Try it - Among the entries below, one line contains "right hip: (418, 310)" and another contains "left ear: (646, 193)". Transcribe those two lines and every line between them, exactly.

Data extract -
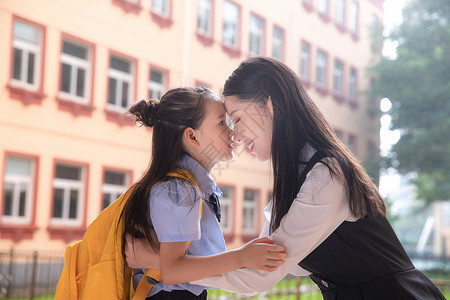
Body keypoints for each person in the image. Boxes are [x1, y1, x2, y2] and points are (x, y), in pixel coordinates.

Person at [127, 58, 446, 300]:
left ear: (269, 105)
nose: (235, 136)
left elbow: (257, 276)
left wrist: (159, 260)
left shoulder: (325, 176)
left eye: (236, 119)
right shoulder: (295, 177)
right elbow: (263, 260)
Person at [121, 86, 287, 300]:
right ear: (192, 136)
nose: (232, 132)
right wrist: (241, 257)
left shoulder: (187, 187)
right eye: (221, 123)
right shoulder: (179, 190)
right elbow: (172, 271)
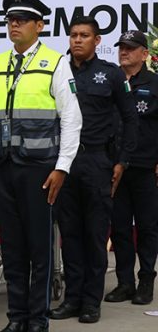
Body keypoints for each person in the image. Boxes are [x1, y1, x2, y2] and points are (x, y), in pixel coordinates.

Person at [0, 0, 82, 332]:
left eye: (22, 20)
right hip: (4, 168)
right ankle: (16, 318)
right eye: (10, 20)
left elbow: (72, 119)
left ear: (39, 26)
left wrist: (61, 168)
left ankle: (38, 320)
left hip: (39, 170)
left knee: (39, 248)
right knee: (12, 249)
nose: (14, 25)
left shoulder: (55, 62)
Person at [50, 17, 138, 323]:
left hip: (97, 162)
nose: (77, 40)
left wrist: (122, 161)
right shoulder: (58, 71)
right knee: (70, 234)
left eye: (84, 35)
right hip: (64, 163)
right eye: (73, 35)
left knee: (95, 234)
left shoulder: (110, 74)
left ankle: (91, 301)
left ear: (97, 40)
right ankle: (72, 299)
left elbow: (130, 119)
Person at [104, 30, 158, 305]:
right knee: (120, 228)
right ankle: (125, 283)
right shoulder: (112, 82)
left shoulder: (155, 83)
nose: (124, 52)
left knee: (147, 227)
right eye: (121, 47)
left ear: (144, 54)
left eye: (130, 48)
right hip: (114, 167)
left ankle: (146, 280)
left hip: (145, 166)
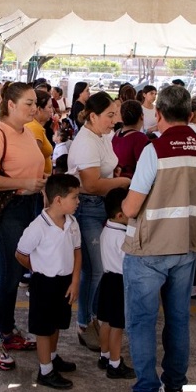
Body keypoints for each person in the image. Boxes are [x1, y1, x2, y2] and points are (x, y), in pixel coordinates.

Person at [119, 85, 196, 392]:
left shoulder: (156, 149)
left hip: (150, 248)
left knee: (142, 322)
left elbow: (131, 206)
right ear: (190, 115)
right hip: (187, 248)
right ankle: (174, 391)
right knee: (178, 320)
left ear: (158, 113)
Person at [0, 82, 46, 371]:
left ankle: (6, 331)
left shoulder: (26, 132)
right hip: (7, 211)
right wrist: (23, 182)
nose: (34, 108)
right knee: (7, 278)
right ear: (11, 105)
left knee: (15, 275)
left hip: (28, 207)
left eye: (35, 103)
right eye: (29, 103)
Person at [67, 92, 130, 352]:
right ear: (93, 116)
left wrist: (112, 174)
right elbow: (91, 185)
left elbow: (103, 171)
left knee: (98, 269)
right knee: (95, 270)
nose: (115, 120)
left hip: (98, 207)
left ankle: (94, 318)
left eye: (116, 115)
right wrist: (122, 182)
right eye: (110, 115)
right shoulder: (86, 142)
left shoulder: (102, 136)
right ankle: (85, 323)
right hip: (88, 207)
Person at [15, 174, 82, 389]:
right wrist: (38, 268)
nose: (78, 201)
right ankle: (45, 371)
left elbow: (77, 251)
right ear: (58, 200)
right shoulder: (38, 227)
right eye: (75, 197)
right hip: (44, 283)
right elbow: (20, 254)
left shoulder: (72, 222)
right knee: (43, 328)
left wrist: (75, 281)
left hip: (64, 281)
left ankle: (52, 358)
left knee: (57, 323)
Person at [96, 187, 134, 379]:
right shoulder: (123, 237)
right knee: (118, 326)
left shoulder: (107, 229)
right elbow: (129, 262)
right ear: (120, 215)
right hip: (119, 283)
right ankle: (115, 364)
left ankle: (104, 356)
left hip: (107, 280)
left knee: (106, 322)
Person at [113, 100, 149, 178]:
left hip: (116, 178)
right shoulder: (140, 138)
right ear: (142, 116)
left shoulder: (116, 133)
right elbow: (145, 167)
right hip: (131, 180)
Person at [26, 89, 55, 175]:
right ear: (38, 109)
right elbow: (32, 161)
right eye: (49, 107)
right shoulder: (35, 128)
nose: (52, 110)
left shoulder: (35, 126)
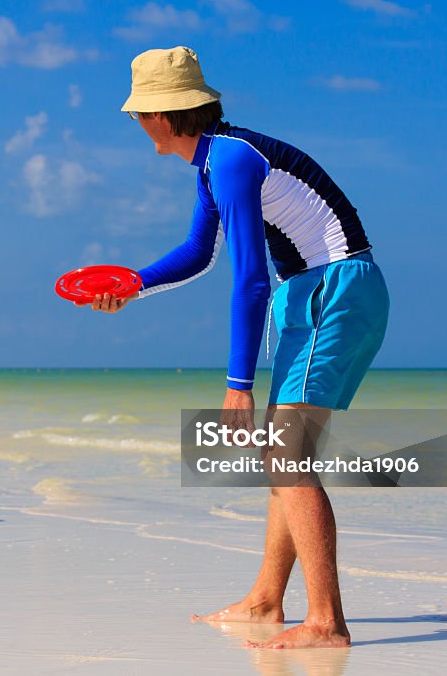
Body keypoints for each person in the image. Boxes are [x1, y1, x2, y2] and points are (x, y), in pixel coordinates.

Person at [89, 47, 389, 649]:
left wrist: (236, 382)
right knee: (288, 453)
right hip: (316, 294)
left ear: (166, 114)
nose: (137, 125)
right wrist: (132, 285)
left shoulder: (228, 160)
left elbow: (250, 278)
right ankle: (265, 600)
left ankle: (327, 622)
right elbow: (201, 252)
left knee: (288, 455)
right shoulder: (213, 162)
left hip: (336, 292)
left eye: (139, 114)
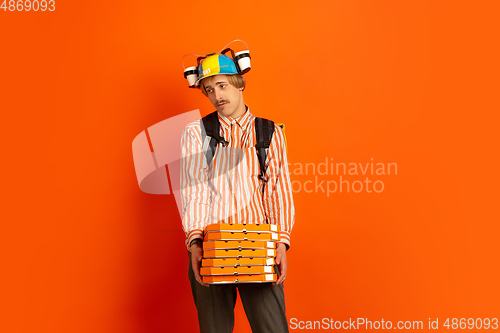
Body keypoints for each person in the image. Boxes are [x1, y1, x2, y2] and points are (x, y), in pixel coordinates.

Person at [180, 52, 295, 333]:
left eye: (222, 86)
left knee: (272, 328)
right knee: (214, 329)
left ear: (238, 83)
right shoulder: (196, 132)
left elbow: (278, 189)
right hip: (212, 245)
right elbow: (193, 191)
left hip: (259, 243)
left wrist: (281, 241)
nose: (217, 95)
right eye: (209, 89)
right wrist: (195, 242)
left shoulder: (269, 132)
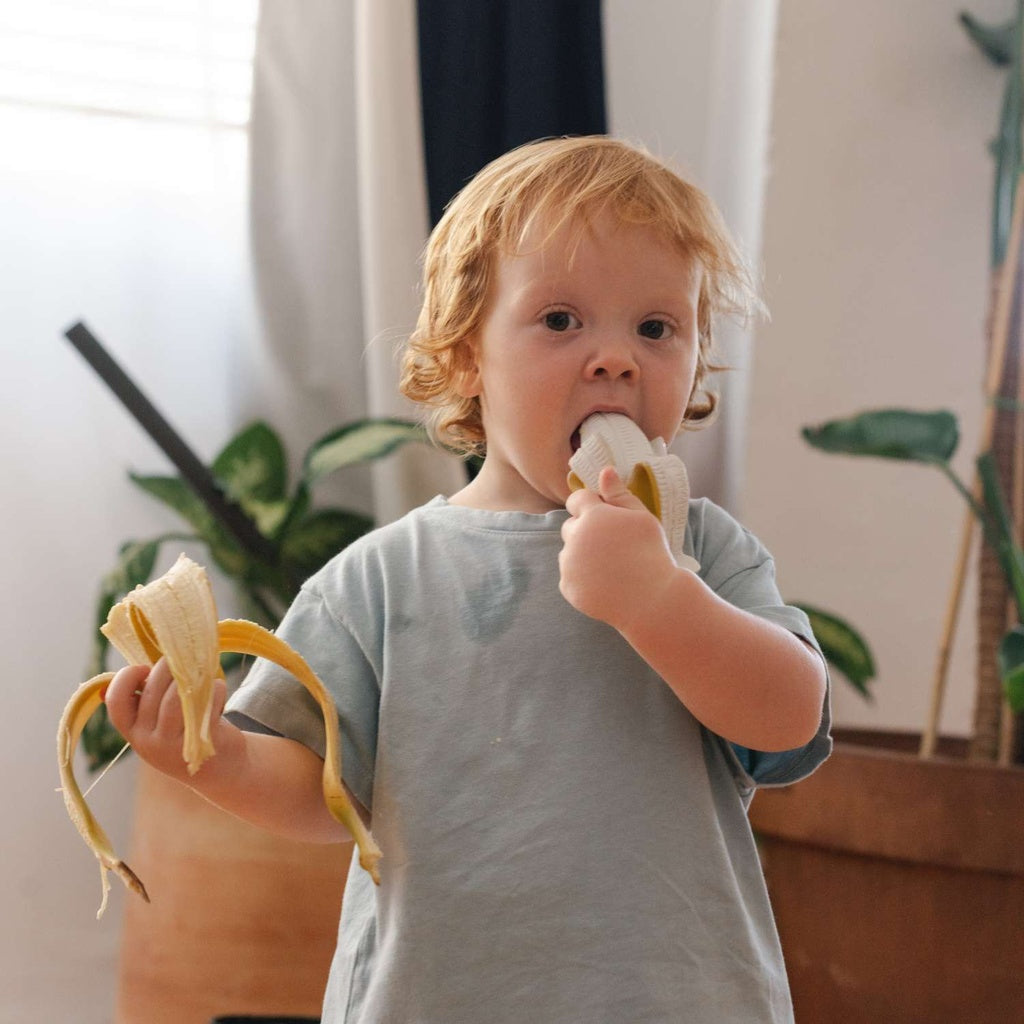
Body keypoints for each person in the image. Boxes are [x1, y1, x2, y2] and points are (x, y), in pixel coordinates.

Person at [106, 136, 831, 1023]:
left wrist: (660, 599)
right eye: (561, 320)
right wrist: (215, 758)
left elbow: (790, 718)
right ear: (464, 358)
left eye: (656, 327)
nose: (616, 358)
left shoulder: (701, 552)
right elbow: (320, 791)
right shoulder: (377, 581)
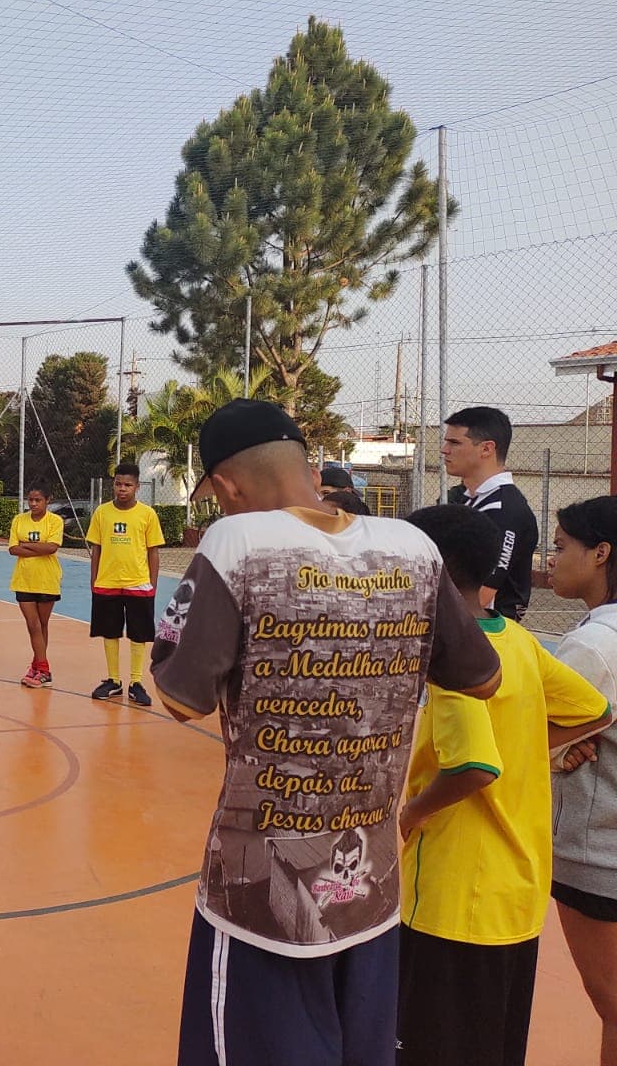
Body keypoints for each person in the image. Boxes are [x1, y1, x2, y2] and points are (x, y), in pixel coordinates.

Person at [148, 399, 502, 1066]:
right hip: (371, 888)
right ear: (307, 464)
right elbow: (482, 679)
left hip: (259, 896)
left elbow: (177, 697)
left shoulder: (237, 543)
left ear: (225, 487)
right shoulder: (413, 547)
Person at [398, 504, 611, 1066]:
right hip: (516, 890)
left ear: (429, 572)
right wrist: (525, 747)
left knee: (432, 1044)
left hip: (453, 893)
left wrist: (412, 812)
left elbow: (474, 767)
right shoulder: (515, 640)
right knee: (493, 1041)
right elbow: (595, 710)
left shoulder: (454, 658)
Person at [546, 497, 617, 1066]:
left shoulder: (592, 647)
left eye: (562, 545)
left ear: (601, 554)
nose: (551, 557)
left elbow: (532, 743)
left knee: (614, 1006)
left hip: (599, 858)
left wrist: (549, 755)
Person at [441, 406, 538, 621]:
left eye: (454, 443)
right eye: (446, 441)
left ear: (486, 449)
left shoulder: (505, 510)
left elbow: (482, 595)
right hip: (468, 630)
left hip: (490, 637)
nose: (444, 449)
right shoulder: (469, 499)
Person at [87, 463, 165, 706]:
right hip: (107, 582)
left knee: (138, 633)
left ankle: (136, 682)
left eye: (128, 485)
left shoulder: (147, 514)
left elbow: (153, 552)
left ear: (137, 487)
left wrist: (152, 583)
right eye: (118, 484)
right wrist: (94, 580)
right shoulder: (102, 513)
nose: (122, 489)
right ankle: (113, 680)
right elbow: (96, 548)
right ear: (113, 485)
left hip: (138, 583)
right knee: (109, 631)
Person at [10, 486, 65, 689]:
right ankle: (44, 669)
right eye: (30, 500)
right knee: (32, 624)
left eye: (37, 500)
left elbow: (52, 547)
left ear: (47, 500)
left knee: (42, 625)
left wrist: (26, 546)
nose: (33, 504)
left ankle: (38, 667)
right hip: (24, 579)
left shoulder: (54, 521)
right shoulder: (19, 520)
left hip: (47, 580)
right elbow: (13, 549)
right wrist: (38, 549)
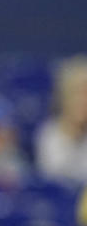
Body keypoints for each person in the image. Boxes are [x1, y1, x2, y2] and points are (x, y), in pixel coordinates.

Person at [36, 56, 87, 185]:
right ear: (65, 96)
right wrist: (73, 134)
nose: (83, 101)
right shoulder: (49, 134)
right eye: (78, 94)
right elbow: (54, 178)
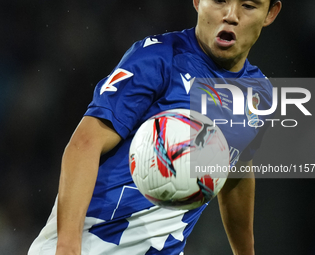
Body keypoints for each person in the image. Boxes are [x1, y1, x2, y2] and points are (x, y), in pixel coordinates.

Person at [28, 0, 282, 254]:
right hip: (91, 246)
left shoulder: (259, 94)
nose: (231, 15)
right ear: (197, 2)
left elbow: (237, 173)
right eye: (218, 0)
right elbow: (85, 144)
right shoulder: (158, 58)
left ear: (270, 13)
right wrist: (69, 246)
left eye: (248, 5)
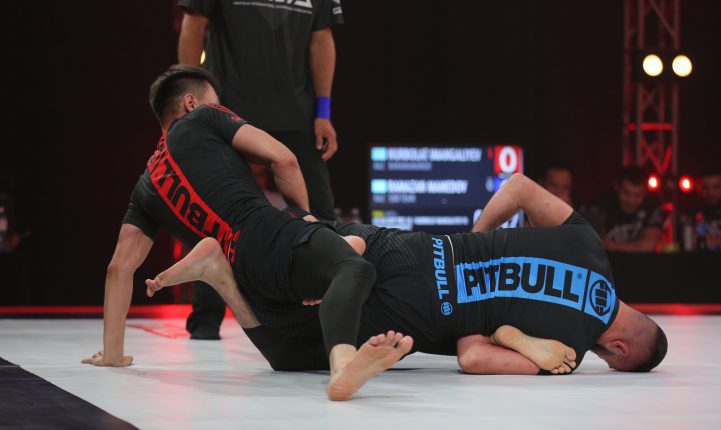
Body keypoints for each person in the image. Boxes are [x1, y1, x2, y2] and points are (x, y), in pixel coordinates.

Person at [81, 65, 411, 401]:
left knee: (290, 355)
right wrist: (305, 221)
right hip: (271, 237)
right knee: (357, 263)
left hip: (250, 288)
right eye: (215, 100)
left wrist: (113, 353)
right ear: (191, 103)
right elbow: (283, 159)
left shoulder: (145, 188)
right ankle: (343, 365)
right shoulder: (205, 117)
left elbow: (119, 268)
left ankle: (225, 268)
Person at [147, 173, 668, 378]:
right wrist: (517, 342)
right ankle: (220, 275)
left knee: (307, 244)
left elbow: (518, 187)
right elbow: (472, 356)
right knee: (288, 352)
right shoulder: (567, 349)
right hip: (418, 310)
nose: (605, 361)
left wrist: (475, 242)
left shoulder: (589, 244)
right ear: (620, 350)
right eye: (613, 363)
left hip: (415, 250)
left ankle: (252, 235)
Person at [178, 0, 343, 338]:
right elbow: (193, 24)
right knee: (215, 214)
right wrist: (192, 104)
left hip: (296, 112)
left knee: (320, 213)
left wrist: (323, 112)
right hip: (228, 109)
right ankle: (206, 319)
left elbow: (321, 39)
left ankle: (332, 310)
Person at [585, 166, 663, 252]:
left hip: (640, 260)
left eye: (637, 195)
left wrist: (613, 246)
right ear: (616, 187)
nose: (631, 201)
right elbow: (592, 244)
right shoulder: (600, 205)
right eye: (626, 193)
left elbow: (649, 245)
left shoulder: (651, 206)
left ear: (646, 193)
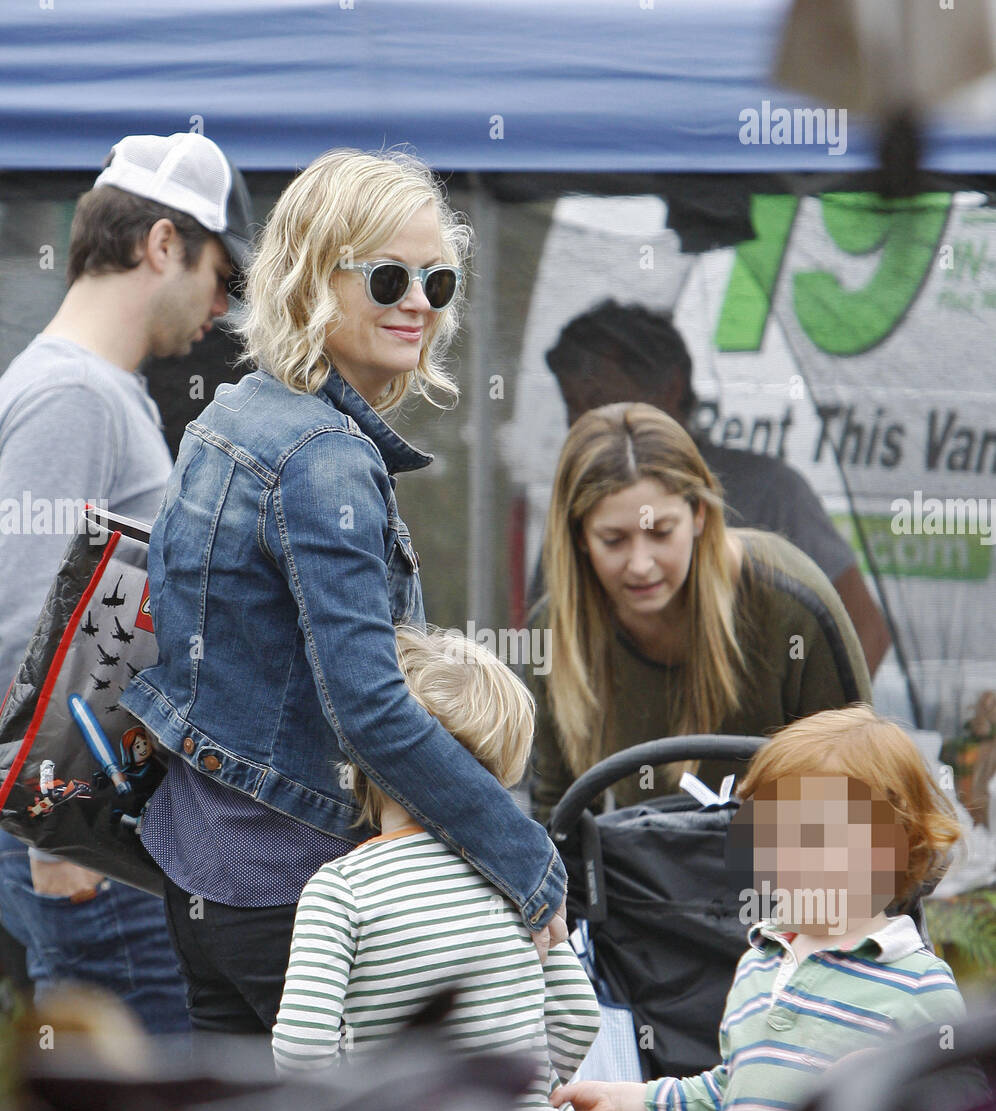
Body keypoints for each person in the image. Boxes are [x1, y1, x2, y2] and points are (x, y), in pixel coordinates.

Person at [121, 148, 569, 1038]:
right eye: (390, 276)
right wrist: (526, 857)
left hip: (201, 869)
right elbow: (369, 707)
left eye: (438, 283)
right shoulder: (321, 455)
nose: (419, 304)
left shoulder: (229, 418)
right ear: (306, 279)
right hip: (300, 893)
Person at [0, 131, 251, 1033]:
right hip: (82, 845)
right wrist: (59, 821)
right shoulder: (77, 397)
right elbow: (24, 623)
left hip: (89, 835)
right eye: (223, 275)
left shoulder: (93, 391)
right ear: (161, 245)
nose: (222, 309)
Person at [552, 705, 968, 1111]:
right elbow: (731, 1094)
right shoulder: (759, 962)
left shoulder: (918, 985)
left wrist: (893, 1097)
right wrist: (621, 1101)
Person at [273, 626, 600, 1111]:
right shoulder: (518, 876)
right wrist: (534, 1095)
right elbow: (578, 1016)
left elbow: (301, 1049)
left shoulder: (340, 890)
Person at [528, 402, 872, 824]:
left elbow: (861, 790)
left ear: (699, 514)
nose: (640, 564)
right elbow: (557, 818)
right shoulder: (555, 632)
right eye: (613, 540)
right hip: (646, 881)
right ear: (579, 536)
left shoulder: (793, 604)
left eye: (660, 533)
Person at [539, 299, 891, 677]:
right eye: (571, 406)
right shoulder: (578, 503)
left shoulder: (770, 493)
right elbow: (544, 641)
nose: (581, 423)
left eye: (598, 401)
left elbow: (865, 631)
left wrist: (809, 732)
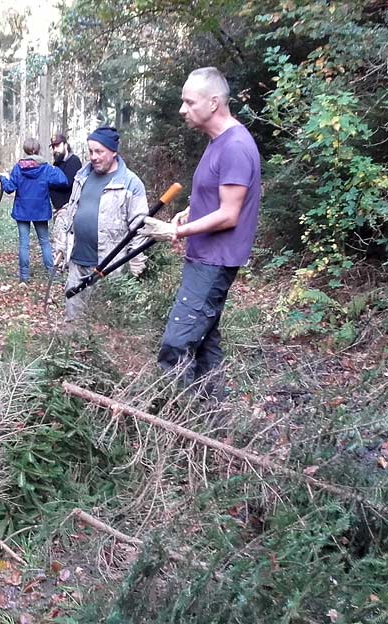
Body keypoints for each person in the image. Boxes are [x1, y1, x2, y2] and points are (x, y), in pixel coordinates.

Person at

Result of this exercise -
right hip: (418, 310)
nose: (605, 361)
left wrist: (475, 242)
left shoulder: (589, 244)
right ear: (620, 350)
right eye: (613, 363)
left hip: (415, 250)
left ankle: (252, 235)
Person at [178, 0, 343, 338]:
right elbow: (193, 24)
right knee: (215, 214)
right wrist: (192, 104)
left hip: (296, 112)
left knee: (320, 213)
left wrist: (323, 112)
right hip: (228, 109)
right ankle: (206, 319)
left elbow: (321, 39)
left ankle: (332, 310)
Person at [585, 166, 663, 252]:
left hip: (640, 260)
left eye: (637, 195)
left wrist: (613, 246)
right ear: (616, 187)
nose: (631, 201)
right elbow: (592, 244)
right shoulder: (600, 205)
right eye: (626, 193)
left elbow: (649, 245)
left shoulder: (651, 206)
left ear: (646, 193)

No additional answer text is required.